What this unit was
Mesopotamian mina is modelled here as a weight standard of the Mesopotamian tradition, associated with Southern Mesopotamia during Ur III to Old Babylonian representative. The converter represents one manû as 504 g; its basis is sixty-shekels. The matrix carries an indicative uncertainty of ± 20 g.
Within that setting, the unit belonged to a working system for trade, craft production, taxation, bullion, and sometimes coin accounting. It should be read with its period, locality, and evidential basis attached, not as a universal value shared by every culture using a similar name. Coin mass is not a monetary exchange rate.
Evidence of use and sources
The working value is traceable to British Museum Mesopotamian weight. Its record is classified as high confidence and uses the stated basis rather than an assumed culture-wide constant.

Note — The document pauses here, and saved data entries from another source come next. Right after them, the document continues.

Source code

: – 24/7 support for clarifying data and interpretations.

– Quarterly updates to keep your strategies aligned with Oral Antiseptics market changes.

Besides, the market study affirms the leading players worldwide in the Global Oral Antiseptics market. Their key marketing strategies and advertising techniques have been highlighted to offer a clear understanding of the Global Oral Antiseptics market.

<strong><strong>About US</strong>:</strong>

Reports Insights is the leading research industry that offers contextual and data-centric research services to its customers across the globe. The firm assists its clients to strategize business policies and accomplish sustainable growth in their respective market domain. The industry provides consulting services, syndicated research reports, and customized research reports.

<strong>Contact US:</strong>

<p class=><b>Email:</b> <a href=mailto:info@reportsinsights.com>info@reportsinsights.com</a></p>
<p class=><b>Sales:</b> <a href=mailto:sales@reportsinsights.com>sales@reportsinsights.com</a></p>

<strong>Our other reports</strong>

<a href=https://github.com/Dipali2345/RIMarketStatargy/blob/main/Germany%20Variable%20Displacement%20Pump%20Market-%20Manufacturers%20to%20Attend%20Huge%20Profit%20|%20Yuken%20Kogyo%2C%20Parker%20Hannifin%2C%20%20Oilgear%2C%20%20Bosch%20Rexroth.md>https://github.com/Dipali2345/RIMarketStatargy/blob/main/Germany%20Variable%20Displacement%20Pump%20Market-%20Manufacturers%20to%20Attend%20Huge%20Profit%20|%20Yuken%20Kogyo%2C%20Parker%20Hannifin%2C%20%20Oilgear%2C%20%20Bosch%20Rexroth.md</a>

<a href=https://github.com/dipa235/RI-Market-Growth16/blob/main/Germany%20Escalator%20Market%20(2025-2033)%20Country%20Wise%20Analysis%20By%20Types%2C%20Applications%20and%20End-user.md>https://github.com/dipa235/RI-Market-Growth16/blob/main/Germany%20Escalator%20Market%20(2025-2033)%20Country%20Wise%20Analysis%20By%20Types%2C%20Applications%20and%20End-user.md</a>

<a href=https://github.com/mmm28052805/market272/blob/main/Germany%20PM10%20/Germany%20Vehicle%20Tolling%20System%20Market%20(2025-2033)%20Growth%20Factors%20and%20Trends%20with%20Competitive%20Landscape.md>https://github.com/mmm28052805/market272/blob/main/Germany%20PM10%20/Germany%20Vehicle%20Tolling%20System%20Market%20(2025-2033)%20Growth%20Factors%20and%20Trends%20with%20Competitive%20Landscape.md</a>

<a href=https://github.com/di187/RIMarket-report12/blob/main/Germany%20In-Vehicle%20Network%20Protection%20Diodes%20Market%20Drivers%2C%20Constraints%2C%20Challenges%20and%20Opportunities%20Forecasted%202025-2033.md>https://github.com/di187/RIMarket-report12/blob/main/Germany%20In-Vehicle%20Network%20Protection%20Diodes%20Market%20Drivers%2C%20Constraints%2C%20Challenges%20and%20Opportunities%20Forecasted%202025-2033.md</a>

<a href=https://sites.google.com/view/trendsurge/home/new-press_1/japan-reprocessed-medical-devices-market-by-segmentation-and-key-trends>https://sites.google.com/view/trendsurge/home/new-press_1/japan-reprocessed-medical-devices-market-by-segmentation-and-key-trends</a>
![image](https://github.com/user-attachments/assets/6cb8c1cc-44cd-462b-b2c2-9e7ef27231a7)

Local-library boundary. The supplied local library has no directly pertinent quotation for this tradition. The linked record source supports the stated conversion; three relevant local quotations require a dedicated source acquisition.
Working definition
Mesopotamian mina is represented as a Mesopotamian standard associated with Southern Mesopotamia during Ur III to Old Babylonian representative.
The converter uses 504 g per unit with indicative matrix uncertainty ± 20 g.
How to use it
Basis: sixty-shekels; confidence: high. A shared historical name does not make this value portable to another period or polity.